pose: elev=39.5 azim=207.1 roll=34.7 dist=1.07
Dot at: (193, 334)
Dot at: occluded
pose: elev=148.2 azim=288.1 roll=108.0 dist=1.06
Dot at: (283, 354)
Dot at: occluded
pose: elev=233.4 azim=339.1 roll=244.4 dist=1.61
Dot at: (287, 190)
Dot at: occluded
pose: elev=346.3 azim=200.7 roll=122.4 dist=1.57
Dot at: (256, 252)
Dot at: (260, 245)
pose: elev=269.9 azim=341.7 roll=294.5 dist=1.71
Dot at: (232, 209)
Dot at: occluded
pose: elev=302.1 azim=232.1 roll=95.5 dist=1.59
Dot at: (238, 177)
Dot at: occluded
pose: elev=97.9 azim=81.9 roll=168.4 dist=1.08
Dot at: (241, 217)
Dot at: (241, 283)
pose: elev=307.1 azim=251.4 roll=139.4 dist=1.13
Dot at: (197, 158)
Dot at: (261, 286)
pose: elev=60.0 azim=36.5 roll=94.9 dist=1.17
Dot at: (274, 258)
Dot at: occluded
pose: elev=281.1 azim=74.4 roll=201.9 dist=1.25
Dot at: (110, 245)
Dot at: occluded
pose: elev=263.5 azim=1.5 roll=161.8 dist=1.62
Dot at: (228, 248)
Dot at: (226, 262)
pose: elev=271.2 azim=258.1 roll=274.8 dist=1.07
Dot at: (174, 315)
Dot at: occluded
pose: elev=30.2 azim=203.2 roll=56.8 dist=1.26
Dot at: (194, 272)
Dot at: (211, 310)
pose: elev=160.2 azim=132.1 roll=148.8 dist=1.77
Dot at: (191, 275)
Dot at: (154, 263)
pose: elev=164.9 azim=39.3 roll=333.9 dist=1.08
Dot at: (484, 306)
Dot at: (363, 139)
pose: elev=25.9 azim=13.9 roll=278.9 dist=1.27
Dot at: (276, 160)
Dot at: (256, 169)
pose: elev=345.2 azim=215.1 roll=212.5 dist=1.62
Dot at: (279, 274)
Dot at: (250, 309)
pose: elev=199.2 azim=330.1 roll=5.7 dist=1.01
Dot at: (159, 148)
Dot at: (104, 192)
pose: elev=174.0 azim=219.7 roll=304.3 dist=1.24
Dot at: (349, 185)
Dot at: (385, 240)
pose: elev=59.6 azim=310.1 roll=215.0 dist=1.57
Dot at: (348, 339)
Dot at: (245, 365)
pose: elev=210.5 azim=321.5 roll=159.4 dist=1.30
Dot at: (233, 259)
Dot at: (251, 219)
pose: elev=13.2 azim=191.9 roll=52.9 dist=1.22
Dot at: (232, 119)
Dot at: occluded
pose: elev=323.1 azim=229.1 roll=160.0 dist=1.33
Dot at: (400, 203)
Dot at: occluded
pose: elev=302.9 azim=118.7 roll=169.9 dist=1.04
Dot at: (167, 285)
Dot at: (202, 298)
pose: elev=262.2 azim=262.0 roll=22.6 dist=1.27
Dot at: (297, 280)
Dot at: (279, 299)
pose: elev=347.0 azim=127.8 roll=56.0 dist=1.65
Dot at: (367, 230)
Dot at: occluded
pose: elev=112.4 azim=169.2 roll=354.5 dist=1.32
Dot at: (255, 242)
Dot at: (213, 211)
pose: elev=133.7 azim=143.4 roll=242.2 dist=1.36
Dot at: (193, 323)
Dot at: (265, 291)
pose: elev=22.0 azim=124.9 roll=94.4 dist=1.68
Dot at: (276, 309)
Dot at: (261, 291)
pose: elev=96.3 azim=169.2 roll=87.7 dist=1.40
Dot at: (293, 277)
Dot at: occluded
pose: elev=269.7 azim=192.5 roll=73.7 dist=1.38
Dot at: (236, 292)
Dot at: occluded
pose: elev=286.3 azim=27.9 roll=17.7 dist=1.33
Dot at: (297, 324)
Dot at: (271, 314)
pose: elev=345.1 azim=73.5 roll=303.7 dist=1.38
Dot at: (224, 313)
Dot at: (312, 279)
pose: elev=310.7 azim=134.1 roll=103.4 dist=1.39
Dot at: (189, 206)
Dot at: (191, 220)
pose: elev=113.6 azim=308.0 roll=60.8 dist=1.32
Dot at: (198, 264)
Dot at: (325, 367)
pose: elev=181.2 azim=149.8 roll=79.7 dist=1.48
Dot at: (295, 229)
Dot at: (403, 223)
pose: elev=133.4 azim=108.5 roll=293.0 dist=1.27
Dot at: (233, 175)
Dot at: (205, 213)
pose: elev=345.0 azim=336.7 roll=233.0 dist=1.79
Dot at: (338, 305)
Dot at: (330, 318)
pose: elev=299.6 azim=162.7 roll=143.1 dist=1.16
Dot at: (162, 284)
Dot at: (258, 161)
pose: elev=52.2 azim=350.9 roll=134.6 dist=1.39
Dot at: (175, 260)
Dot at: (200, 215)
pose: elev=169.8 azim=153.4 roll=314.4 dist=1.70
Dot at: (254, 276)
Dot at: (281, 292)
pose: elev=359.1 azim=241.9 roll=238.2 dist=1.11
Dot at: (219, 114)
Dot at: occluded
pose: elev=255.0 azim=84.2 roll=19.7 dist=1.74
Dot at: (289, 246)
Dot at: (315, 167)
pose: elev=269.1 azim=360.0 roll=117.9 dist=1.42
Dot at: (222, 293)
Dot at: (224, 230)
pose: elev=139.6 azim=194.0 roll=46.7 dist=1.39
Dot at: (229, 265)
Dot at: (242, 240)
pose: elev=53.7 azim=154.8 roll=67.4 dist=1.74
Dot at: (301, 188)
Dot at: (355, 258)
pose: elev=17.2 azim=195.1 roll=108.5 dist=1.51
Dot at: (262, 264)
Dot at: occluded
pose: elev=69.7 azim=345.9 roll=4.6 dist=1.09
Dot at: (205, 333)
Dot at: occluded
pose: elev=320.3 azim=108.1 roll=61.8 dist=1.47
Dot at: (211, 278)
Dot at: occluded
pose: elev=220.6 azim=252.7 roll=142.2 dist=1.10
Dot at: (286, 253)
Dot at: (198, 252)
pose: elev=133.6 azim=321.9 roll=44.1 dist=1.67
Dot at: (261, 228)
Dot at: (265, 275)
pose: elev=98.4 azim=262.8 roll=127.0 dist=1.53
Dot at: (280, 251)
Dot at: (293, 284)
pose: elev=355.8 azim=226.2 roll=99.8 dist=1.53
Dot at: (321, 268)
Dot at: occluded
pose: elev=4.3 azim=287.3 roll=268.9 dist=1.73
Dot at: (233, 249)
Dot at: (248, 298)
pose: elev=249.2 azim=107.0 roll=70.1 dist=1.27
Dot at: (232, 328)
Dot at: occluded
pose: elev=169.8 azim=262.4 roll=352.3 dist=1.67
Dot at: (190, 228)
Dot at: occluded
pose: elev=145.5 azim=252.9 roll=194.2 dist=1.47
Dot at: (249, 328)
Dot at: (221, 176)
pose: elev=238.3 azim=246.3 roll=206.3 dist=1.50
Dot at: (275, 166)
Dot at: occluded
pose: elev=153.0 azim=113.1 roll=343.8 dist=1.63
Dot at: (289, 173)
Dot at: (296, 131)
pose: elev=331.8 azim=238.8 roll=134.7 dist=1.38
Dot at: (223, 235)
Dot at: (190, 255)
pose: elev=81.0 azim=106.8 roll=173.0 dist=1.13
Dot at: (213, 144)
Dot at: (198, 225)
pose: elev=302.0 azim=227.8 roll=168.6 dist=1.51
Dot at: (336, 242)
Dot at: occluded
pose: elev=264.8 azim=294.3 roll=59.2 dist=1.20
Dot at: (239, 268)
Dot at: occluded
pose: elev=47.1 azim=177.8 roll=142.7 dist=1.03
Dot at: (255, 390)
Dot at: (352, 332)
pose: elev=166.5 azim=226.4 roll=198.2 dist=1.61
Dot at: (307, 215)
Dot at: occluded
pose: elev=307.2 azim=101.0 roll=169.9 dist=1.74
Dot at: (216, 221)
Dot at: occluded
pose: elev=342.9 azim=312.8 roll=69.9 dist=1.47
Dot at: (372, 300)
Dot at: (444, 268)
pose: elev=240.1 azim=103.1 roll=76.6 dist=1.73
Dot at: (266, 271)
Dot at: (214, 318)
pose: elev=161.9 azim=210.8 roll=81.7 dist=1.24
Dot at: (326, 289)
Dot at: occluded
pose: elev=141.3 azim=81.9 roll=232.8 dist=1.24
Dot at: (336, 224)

--------

**Instructions for the task:** Copy out the entries above word for word, from the line containing "pose: elev=347.0 azim=127.8" through the line containing "Dot at: (265, 291)", including both of those lines.

**Result of the task:**
pose: elev=347.0 azim=127.8 roll=56.0 dist=1.65
Dot at: (367, 230)
Dot at: occluded
pose: elev=112.4 azim=169.2 roll=354.5 dist=1.32
Dot at: (255, 242)
Dot at: (213, 211)
pose: elev=133.7 azim=143.4 roll=242.2 dist=1.36
Dot at: (193, 323)
Dot at: (265, 291)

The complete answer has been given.